● **Задания**:
**1.** Воспроизведите дословно часть отрывка о романах Дюма: начните с места, где стоят слова «Руководствуясь той же», и остановитесь после слов «границы допустимого вымысла.».
**2.** Перечислите все строки записей, содержащие слово «hello», с учетом регистра букв.

● **Отрывок текста**:
Руководствуясь той же логикой, Провидение устраняет с политической арены и Фуке с его гордыней независимого сеньора, ведь новой эпохе больше соответствует Кольбер. А как трудно согласиться с описанным ходом событий лирически настроенному читателю! Да и не только читателю: в целом ряде экранизаций «Виконта де Бражелона» сценаристы подыгрывали тем, кто был им симпатичен, забывая о неумолимой логике Провидения, – и Людовик XIV оказывался окончательно подмененным своим братом-близнецом, а Фуке торжествовал над Кольбером. Рассказывают, что как-то Дюма предложили оставить на троне Железную Маску и упечь реального Людовика в тюрьму. Но писатель не согласился: его чувство истории верно подсказывало ему границы допустимого вымысла.

По мнению исследователя М. А. Буянова, проверявшего достоверность сообщаемых Дюма сведений, Дюма лучше верить, чем не верить. Согласимся с этим и мы. А раз так, то пора, наверное, окончательно признать, что «мифы» Дюма ничуть не более легковесны, чем мифы других авторов и что его романы по праву следует считать весьма обоснованными и вдумчивыми историческими романами.

● **Исходные данные**:
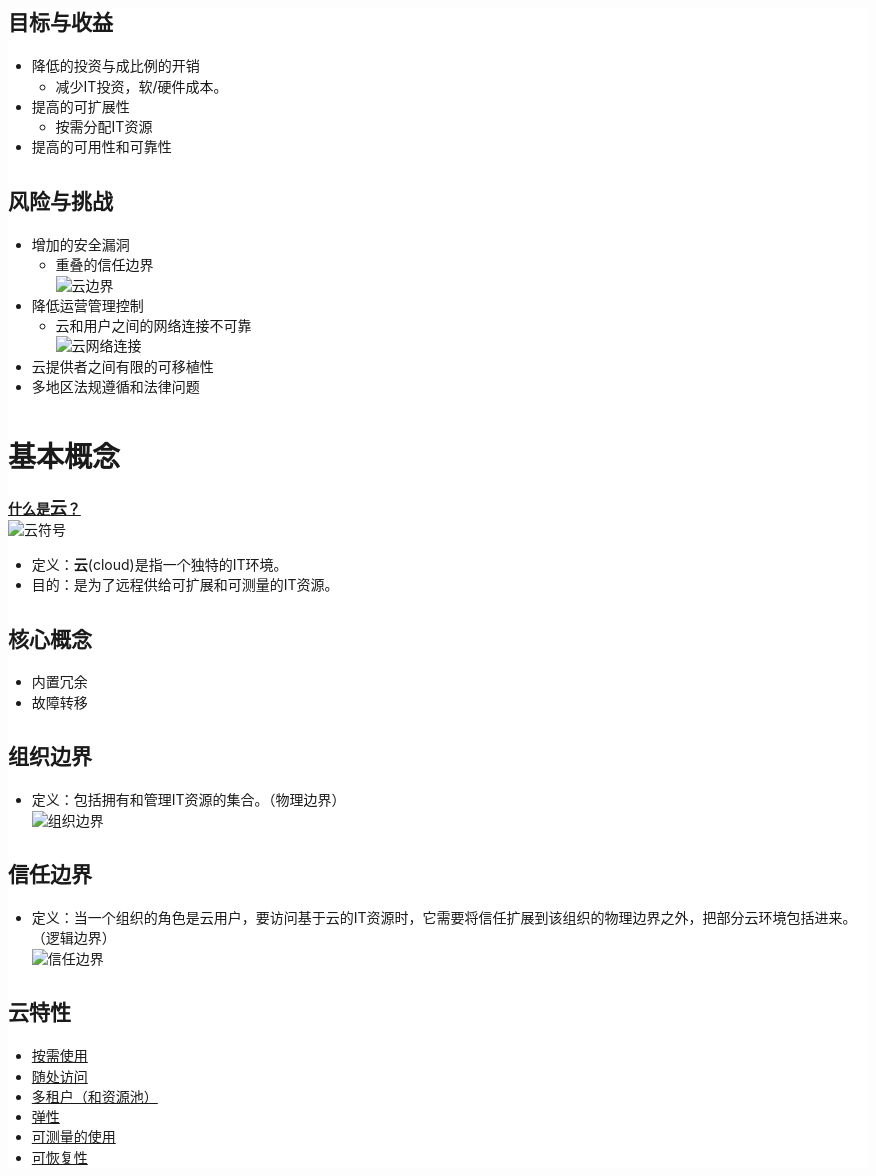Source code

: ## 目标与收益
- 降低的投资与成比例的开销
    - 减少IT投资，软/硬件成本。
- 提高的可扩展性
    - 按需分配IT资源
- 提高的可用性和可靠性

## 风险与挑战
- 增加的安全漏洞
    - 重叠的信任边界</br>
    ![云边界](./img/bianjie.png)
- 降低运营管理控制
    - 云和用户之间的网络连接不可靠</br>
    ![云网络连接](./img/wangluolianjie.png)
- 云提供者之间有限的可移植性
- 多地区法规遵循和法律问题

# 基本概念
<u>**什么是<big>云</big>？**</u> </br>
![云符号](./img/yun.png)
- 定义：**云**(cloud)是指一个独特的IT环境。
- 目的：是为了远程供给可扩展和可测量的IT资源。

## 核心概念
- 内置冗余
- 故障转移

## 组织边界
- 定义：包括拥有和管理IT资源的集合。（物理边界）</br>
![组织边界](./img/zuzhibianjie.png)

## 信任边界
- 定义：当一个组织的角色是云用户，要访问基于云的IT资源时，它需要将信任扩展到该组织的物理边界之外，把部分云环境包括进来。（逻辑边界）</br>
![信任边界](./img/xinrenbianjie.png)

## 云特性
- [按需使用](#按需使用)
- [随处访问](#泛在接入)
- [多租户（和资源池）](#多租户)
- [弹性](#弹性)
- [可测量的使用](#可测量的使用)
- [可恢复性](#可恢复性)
==
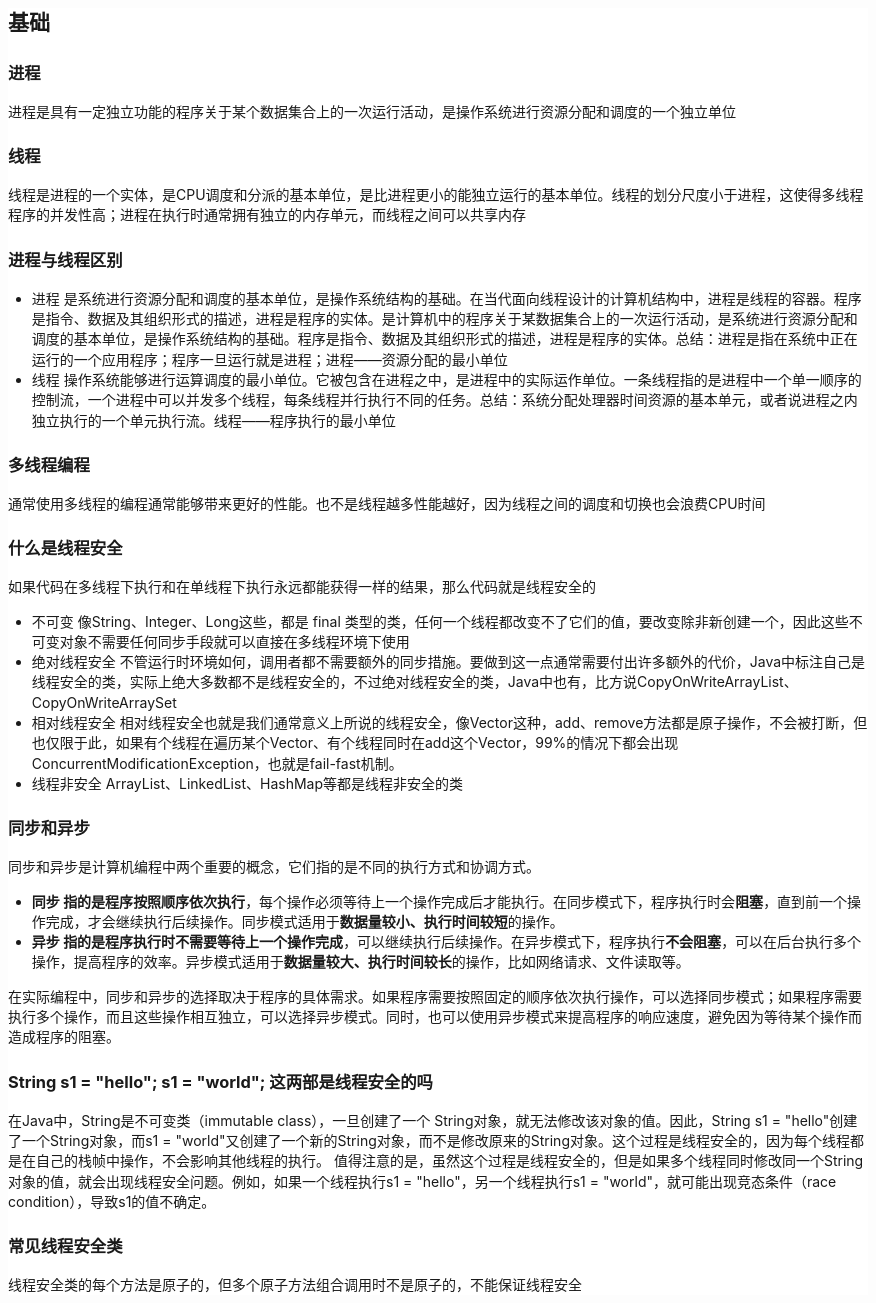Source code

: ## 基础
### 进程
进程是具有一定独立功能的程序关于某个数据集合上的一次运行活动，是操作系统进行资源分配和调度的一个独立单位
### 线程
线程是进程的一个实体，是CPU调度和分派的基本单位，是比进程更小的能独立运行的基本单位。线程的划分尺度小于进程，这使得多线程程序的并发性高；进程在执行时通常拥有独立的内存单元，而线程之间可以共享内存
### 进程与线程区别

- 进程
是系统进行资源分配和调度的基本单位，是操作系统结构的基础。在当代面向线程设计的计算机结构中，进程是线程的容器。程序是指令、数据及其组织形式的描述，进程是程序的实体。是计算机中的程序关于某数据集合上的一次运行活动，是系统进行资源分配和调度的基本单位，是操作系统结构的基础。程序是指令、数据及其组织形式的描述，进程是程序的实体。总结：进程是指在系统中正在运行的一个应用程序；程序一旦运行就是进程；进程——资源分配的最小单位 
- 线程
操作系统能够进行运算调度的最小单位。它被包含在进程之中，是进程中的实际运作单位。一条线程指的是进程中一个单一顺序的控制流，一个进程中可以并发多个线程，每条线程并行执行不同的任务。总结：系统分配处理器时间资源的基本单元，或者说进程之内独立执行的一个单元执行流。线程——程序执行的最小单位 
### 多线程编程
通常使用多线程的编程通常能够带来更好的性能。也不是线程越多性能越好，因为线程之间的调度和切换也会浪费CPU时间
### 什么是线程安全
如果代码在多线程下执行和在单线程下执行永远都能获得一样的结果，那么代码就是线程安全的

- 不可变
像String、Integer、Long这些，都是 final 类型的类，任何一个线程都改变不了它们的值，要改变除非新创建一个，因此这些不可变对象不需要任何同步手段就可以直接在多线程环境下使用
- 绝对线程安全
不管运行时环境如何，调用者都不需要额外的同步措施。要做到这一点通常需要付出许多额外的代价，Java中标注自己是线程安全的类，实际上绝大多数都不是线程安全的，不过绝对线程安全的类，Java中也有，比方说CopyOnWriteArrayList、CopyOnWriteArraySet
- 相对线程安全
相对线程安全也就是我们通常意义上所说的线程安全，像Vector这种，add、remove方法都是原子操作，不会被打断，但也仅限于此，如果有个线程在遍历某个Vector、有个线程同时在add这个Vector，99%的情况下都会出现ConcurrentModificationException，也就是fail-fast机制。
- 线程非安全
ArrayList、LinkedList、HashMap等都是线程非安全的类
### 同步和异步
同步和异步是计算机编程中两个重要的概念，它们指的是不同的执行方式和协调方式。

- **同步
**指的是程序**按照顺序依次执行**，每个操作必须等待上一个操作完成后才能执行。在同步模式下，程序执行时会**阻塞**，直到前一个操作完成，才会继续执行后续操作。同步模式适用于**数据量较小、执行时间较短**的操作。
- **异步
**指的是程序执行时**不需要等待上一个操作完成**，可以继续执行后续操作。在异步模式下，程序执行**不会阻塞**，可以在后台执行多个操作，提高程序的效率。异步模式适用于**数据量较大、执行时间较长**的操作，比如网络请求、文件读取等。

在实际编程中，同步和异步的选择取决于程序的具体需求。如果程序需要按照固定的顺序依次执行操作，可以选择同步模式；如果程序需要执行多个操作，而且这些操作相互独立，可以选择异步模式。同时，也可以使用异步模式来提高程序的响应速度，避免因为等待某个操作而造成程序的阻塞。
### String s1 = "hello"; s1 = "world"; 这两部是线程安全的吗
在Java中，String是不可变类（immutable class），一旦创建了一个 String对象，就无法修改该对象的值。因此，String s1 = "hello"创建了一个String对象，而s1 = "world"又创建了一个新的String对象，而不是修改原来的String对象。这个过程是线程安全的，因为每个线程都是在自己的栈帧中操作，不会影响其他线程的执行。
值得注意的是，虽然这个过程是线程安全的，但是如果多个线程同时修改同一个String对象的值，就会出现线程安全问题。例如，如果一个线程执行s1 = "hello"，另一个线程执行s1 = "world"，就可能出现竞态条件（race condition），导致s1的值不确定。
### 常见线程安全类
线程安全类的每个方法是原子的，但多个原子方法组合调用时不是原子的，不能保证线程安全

● **Ответы по порядку**:
**1.**
Руководствуясь той же логикой, Провидение устраняет с политической арены и Фуке с его гордыней независимого сеньора, ведь новой эпохе больше соответствует Кольбер. А как трудно согласиться с описанным ходом событий лирически настроенному читателю! Да и не только читателю: в целом ряде экранизаций «Виконта де Бражелона» сценаристы подыгрывали тем, кто был им симпатичен, забывая о неумолимой логике Провидения, – и Людовик XIV оказывался окончательно подмененным своим братом-близнецом, а Фуке торжествовал над Кольбером. Рассказывают, что как-то Дюма предложили оставить на троне Железную Маску и упечь реального Людовика в тюрьму. Но писатель не согласился: его чувство истории верно подсказывало ему границы допустимого вымысла.

**2.**
### String s1 = "hello"; s1 = "world"; 这两部是线程安全的吗
在Java中，String是不可变类（immutable class），一旦创建了一个 String对象，就无法修改该对象的值。因此，String s1 = "hello"创建了一个String对象，而s1 = "world"又创建了一个新的String对象，而不是修改原来的String对象。这个过程是线程安全的，因为每个线程都是在自己的栈帧中操作，不会影响其他线程的执行。
值得注意的是，虽然这个过程是线程安全的，但是如果多个线程同时修改同一个String对象的值，就会出现线程安全问题。例如，如果一个线程执行s1 = "hello"，另一个线程执行s1 = "world"，就可能出现竞态条件（race condition），导致s1的值不确定。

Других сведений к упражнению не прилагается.